2. Search for **Virtual network gateways** > **Create**.
   - **Name**: `vpngw-lab14`
   - **Region**: `East US`
   - **Gateway type**: **VPN**
   - **VPN type**: **Route-based**
   - **Virtual network**: `vnet-hub14`
   - **Gateway subnet**: `GatewaySubnet`
   - **Public IP**: **Create new** (e.g., `pip-vpngw`)
   - **SKU**: **VpnGw1**
   - **Create** (provisioning takes ~30 minutes).

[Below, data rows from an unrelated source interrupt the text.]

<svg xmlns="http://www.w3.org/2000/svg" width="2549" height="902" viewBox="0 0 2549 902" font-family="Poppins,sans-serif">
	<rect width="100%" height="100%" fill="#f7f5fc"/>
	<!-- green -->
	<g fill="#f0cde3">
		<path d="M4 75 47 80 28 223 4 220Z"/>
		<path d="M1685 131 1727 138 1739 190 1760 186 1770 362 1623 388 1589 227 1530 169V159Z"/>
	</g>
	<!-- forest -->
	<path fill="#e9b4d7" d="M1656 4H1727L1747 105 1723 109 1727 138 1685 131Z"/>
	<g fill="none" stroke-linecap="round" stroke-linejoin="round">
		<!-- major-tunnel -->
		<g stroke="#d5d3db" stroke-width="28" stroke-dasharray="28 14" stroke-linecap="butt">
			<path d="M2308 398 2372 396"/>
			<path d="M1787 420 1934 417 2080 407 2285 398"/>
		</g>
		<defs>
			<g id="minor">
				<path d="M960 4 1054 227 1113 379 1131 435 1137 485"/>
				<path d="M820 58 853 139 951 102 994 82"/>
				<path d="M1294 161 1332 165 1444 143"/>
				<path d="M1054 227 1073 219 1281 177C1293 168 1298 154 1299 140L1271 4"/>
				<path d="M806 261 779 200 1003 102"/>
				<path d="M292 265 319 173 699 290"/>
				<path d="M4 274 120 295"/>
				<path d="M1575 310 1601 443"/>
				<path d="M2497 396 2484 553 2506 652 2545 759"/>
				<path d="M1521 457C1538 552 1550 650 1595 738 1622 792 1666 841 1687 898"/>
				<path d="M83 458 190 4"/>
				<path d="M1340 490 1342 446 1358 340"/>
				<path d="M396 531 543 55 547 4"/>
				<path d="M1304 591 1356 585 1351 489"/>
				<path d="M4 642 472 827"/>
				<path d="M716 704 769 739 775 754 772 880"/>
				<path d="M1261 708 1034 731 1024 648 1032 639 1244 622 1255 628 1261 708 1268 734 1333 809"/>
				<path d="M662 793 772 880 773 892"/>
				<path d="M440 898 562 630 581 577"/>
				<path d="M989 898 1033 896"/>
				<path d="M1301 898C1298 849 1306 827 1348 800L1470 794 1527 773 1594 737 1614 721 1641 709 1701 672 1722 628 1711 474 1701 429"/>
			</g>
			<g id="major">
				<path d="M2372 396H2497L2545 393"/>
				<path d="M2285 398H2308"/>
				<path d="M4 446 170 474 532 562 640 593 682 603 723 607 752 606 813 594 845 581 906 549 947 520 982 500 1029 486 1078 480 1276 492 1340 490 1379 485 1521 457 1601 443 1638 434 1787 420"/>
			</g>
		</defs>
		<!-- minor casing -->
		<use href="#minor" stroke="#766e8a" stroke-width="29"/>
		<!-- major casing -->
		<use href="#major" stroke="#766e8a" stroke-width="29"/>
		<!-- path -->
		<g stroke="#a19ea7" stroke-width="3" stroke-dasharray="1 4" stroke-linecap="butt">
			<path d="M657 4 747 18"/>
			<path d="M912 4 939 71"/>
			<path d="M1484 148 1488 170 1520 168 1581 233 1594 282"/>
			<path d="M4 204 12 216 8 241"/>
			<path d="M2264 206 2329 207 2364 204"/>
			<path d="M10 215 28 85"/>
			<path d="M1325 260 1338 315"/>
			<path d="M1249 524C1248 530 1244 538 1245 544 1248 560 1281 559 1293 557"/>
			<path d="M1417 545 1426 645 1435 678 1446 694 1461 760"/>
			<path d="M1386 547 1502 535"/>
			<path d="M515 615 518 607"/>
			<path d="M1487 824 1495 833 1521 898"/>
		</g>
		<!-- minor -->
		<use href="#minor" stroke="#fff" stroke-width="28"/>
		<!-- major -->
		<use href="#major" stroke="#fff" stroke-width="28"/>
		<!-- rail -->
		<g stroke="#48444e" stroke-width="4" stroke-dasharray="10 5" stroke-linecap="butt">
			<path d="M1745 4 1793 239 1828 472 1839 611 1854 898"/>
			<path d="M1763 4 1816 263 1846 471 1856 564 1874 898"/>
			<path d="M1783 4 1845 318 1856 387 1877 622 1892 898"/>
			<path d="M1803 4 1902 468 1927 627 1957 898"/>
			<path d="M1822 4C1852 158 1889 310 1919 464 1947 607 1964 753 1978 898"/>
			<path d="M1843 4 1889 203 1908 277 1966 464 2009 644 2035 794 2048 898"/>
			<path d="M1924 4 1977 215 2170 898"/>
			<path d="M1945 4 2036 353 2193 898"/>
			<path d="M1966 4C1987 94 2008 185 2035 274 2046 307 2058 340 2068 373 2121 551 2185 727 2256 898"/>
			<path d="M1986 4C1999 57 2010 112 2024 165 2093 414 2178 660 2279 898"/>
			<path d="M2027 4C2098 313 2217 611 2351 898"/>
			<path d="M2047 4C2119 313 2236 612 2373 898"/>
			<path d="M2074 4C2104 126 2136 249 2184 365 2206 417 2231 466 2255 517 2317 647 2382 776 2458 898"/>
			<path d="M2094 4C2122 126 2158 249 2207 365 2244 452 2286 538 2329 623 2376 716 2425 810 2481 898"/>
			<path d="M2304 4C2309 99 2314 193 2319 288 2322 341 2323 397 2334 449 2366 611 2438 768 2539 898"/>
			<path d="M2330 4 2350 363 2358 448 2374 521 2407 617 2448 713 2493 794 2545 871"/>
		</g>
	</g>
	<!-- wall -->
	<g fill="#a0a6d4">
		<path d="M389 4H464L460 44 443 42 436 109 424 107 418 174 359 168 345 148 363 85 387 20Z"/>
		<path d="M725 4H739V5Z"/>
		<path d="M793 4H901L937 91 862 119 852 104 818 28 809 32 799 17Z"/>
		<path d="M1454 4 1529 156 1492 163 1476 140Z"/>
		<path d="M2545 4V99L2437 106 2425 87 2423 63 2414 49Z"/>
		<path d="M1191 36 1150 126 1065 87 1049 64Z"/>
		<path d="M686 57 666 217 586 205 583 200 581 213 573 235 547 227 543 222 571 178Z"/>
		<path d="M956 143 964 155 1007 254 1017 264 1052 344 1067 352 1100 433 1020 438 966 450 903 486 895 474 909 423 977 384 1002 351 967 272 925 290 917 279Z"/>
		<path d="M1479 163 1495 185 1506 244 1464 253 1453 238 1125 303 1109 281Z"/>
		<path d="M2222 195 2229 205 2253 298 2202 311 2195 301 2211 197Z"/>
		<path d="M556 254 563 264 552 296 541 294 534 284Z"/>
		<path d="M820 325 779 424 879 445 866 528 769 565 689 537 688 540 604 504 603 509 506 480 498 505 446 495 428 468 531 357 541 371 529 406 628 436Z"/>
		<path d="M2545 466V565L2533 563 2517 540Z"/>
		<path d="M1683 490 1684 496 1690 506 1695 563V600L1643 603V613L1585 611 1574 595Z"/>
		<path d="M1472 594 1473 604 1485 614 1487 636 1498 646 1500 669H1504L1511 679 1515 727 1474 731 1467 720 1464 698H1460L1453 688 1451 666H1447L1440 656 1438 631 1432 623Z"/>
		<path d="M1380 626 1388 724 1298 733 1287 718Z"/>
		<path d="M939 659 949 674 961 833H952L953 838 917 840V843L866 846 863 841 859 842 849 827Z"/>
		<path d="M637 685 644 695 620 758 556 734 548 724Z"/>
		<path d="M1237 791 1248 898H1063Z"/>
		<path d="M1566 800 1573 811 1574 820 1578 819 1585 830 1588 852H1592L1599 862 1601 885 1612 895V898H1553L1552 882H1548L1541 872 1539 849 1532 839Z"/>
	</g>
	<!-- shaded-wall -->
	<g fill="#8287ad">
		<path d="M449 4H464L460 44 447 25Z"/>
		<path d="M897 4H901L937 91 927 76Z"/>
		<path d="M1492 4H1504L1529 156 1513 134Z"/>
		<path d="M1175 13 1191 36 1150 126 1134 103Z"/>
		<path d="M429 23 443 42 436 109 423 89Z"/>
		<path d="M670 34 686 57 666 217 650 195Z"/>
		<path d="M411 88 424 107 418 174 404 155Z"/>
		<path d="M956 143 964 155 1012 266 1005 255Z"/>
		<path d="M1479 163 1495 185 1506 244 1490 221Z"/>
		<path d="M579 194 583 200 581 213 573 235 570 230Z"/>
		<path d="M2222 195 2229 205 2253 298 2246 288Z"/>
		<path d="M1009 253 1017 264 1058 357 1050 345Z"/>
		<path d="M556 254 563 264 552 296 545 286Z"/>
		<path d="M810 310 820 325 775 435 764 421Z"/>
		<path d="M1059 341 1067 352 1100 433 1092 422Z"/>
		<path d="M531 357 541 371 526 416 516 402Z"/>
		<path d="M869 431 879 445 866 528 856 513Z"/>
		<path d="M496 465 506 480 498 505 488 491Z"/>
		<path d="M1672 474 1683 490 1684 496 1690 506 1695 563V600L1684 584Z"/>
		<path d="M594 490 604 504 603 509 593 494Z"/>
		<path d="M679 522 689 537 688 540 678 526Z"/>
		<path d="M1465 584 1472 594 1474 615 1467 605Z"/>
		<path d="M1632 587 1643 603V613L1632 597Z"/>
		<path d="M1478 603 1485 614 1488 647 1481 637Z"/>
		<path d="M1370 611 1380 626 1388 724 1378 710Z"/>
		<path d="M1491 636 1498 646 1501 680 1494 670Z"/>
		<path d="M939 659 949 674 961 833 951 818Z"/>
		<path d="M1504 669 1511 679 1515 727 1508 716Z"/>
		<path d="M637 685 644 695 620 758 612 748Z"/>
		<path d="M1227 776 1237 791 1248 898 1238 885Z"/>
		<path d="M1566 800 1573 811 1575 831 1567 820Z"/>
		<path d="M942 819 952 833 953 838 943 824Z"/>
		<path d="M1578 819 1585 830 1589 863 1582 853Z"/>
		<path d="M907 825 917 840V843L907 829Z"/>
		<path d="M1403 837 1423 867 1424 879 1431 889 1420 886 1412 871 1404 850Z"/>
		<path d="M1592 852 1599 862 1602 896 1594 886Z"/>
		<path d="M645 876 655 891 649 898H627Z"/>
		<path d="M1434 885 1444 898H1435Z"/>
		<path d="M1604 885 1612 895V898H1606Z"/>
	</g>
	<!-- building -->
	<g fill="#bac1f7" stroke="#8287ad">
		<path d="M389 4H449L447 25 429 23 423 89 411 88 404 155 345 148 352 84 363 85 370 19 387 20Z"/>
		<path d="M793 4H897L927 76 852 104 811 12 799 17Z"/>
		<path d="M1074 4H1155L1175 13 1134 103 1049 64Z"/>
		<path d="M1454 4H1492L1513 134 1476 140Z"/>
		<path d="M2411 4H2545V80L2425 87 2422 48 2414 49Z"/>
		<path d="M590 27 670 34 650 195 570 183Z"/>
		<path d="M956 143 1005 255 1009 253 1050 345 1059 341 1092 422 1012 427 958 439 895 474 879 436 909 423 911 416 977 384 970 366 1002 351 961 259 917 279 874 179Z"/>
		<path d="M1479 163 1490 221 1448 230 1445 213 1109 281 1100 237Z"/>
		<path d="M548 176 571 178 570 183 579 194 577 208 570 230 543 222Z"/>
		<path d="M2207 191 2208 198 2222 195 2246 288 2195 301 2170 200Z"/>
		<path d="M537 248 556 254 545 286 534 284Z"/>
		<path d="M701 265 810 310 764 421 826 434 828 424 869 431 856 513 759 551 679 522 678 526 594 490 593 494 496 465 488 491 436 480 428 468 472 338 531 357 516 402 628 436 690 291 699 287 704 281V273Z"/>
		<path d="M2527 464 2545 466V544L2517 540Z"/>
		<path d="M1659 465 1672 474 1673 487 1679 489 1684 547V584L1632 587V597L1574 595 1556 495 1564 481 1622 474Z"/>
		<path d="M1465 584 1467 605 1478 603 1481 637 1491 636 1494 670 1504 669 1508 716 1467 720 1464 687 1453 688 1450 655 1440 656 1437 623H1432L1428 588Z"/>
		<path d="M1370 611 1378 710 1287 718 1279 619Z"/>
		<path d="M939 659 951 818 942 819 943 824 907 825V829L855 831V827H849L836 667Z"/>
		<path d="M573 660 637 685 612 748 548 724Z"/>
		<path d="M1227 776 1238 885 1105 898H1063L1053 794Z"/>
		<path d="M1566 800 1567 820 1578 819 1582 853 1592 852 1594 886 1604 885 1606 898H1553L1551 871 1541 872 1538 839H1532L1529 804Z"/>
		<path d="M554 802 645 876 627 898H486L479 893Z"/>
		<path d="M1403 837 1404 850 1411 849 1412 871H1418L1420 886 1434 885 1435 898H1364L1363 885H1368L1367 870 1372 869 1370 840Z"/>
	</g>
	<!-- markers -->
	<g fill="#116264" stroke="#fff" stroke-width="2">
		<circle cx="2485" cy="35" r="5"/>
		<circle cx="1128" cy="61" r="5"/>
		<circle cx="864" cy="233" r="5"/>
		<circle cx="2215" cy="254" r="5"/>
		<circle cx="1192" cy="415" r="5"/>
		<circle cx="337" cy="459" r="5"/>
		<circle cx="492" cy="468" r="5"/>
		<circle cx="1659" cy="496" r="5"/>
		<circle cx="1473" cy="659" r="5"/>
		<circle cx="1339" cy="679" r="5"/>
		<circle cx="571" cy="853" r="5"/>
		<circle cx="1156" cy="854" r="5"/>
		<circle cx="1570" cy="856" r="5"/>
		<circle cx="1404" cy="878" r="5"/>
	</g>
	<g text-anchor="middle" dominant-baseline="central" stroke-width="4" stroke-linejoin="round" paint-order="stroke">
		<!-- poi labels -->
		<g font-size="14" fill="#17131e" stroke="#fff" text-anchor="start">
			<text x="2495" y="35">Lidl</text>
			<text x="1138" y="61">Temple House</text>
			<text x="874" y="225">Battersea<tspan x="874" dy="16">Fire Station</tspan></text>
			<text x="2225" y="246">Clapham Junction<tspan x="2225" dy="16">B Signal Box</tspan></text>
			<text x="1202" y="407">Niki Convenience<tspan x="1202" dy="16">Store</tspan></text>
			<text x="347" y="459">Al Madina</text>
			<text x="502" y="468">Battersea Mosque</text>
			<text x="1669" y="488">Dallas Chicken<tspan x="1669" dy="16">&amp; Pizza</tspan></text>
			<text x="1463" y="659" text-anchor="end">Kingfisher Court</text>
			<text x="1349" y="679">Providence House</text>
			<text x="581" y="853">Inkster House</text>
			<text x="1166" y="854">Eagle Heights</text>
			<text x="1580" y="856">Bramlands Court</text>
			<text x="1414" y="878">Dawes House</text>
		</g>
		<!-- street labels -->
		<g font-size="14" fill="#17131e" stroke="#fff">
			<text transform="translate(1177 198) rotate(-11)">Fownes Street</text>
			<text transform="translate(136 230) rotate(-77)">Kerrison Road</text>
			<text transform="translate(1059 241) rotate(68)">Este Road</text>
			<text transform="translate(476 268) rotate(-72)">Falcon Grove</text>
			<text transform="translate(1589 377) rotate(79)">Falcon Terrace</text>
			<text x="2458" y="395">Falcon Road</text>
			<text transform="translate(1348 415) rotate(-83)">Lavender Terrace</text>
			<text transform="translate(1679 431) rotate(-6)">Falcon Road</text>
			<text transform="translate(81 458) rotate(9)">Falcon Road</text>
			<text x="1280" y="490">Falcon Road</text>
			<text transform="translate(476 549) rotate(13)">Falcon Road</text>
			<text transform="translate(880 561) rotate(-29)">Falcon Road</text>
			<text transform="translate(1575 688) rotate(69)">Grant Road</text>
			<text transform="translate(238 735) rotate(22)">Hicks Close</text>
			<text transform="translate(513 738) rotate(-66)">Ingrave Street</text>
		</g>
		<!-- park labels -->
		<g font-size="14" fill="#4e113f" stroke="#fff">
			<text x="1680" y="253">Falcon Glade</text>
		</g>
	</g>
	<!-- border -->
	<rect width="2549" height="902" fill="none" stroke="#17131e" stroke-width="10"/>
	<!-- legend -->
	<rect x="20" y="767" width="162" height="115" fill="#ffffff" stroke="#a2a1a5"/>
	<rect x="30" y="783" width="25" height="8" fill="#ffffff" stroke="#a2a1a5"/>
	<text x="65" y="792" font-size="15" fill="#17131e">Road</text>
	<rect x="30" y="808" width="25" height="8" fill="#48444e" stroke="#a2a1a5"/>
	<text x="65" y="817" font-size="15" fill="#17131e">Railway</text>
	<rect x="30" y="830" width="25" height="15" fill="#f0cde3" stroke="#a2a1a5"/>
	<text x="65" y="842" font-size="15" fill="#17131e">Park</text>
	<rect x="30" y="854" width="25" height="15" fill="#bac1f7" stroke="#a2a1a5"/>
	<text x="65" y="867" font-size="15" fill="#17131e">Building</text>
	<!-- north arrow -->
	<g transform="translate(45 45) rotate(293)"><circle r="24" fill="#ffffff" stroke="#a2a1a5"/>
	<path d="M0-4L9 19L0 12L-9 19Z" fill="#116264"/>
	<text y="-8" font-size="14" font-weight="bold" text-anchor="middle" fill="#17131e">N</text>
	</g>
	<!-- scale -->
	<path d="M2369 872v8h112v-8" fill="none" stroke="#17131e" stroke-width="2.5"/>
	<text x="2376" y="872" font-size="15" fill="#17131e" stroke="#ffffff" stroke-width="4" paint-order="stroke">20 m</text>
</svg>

3. While it's provisioning, go to **Local network gateways** > **Create** to
   represent the on-prem side:
   - **Name**: `lng-onprem`
   - **Endpoint**: **IP address**
   - **IP address**: `203.0.113.1` (a placeholder on-prem public IP)
   - **Address space**: `192.168.1.0/24` (a placeholder on-prem network)
   - **Create**.

4. Once the VPN gateway finishes provisioning, go to **vpngw-lab14** >
   **Connections** > **+ Add** to create a **Site-to-Site (IPSec)** connection:
   - **Name**: `conn-onprem`
   - **Connection type**: **Site-to-Site (IPSec)**
   - **Local network gateway**: `lng-onprem`
   - **Shared key**: `P@ssw0rd123!` (used for IPSec negotiation)
   - **Create**.

## Validation
- [ ] Both peerings (`hub-to-spoke` and `spoke-to-hub`) show **Connected** status
- [ ] `vm-hub` can reach `vm-spoke`'s private IP across the peering
- [ ] Can explain gateway transit vs forwarded traffic vs non-transitive peering
- [ ] (If completed) VPN gateway provisioned and connection created

## Cleanup
1. **Resource groups** > select `rg-az104-lab14` > **Delete resource group**.
   > If you deployed the VPN gateway, deletion can take 10-15+ minutes — that's normal.

## Exam Tips
- VNet Peering is **low-latency, private-backbone** connectivity between VNets — can span regions (global peering) and subscriptions/tenants.
- Peering is **not transitive** — a common exam trap. Hub-spoke transitive routing needs gateway transit + NVA/route tables, or Azure Virtual WAN.
- VPN Gateway SKUs (VpnGw1-5) determine throughput/tunnel counts; **Policy-based** vs **Route-based** VPN types — route-based is more flexible and required for most scenarios (P2S, multiple connections).
- `GatewaySubnet` is a reserved name and must not have an NSG attached.